*Data listing*.
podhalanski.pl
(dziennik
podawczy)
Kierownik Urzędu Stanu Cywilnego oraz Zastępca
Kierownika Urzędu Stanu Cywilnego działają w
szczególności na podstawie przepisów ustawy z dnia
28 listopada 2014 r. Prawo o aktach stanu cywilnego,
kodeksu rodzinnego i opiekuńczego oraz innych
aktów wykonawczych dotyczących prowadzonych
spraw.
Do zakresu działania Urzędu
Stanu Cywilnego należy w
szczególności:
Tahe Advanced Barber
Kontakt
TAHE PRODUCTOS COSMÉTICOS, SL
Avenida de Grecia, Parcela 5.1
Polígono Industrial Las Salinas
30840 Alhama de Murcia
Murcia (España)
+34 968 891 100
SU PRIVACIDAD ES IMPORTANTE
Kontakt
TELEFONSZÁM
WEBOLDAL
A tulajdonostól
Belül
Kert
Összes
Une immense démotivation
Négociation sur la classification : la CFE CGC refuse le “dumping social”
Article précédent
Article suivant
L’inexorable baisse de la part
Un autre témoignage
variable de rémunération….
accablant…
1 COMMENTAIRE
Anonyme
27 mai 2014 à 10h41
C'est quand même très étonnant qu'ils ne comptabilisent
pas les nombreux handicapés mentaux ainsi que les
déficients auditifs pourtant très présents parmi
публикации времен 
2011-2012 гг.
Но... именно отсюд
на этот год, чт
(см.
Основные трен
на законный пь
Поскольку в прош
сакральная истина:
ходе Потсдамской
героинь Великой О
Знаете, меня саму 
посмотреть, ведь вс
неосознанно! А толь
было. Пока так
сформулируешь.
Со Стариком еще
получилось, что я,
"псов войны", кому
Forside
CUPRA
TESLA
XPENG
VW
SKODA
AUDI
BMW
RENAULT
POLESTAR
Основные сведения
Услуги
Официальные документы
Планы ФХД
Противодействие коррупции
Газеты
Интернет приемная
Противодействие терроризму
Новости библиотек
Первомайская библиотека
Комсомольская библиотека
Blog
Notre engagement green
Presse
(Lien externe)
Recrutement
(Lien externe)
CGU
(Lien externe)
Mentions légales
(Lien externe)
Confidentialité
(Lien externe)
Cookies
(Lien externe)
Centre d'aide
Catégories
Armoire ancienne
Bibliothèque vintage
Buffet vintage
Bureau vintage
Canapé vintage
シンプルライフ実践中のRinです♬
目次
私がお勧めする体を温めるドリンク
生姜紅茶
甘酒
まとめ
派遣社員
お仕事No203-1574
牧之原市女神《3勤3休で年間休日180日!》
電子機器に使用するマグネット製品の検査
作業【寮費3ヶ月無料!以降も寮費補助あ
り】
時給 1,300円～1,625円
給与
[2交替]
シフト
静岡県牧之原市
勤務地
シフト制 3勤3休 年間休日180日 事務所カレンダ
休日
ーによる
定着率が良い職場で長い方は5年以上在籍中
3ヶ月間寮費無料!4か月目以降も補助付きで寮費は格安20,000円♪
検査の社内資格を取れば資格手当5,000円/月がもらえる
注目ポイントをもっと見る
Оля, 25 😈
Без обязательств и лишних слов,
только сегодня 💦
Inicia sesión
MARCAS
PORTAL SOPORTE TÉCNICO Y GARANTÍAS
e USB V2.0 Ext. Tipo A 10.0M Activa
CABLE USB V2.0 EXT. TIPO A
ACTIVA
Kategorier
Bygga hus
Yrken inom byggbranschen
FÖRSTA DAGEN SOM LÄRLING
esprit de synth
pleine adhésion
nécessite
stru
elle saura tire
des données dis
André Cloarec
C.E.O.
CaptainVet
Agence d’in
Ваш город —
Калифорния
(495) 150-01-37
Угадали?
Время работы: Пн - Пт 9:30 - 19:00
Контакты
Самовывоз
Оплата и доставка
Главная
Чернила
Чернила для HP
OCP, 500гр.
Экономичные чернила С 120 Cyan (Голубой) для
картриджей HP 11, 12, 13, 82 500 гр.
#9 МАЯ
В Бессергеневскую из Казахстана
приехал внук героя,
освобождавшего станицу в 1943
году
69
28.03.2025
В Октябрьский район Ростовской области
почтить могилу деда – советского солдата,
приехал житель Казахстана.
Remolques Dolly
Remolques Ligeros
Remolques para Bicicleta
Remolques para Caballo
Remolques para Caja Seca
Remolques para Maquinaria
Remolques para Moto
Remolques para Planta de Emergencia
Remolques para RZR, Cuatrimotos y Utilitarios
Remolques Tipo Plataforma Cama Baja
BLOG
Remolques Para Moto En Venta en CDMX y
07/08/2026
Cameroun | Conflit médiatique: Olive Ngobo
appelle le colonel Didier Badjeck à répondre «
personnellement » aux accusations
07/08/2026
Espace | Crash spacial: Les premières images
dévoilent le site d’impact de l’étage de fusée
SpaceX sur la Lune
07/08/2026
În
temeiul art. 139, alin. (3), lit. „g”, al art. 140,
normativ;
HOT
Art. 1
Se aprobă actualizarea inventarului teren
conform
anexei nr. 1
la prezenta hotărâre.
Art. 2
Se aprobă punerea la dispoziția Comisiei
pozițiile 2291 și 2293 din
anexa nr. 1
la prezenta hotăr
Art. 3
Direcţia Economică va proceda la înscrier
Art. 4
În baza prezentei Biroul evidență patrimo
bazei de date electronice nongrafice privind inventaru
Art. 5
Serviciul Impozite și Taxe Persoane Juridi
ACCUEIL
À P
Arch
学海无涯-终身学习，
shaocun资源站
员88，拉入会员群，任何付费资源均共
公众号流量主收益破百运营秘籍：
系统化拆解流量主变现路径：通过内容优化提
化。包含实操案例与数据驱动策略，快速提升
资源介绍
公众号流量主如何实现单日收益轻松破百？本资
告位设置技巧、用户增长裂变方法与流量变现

*Exercise*.
Lines that hold the word "très" are the ones to copy from the entries above.

*Output of the exercise*.
C'est quand même très étonnant qu'ils ne comptabilisent
déficients auditifs pourtant très présents parmi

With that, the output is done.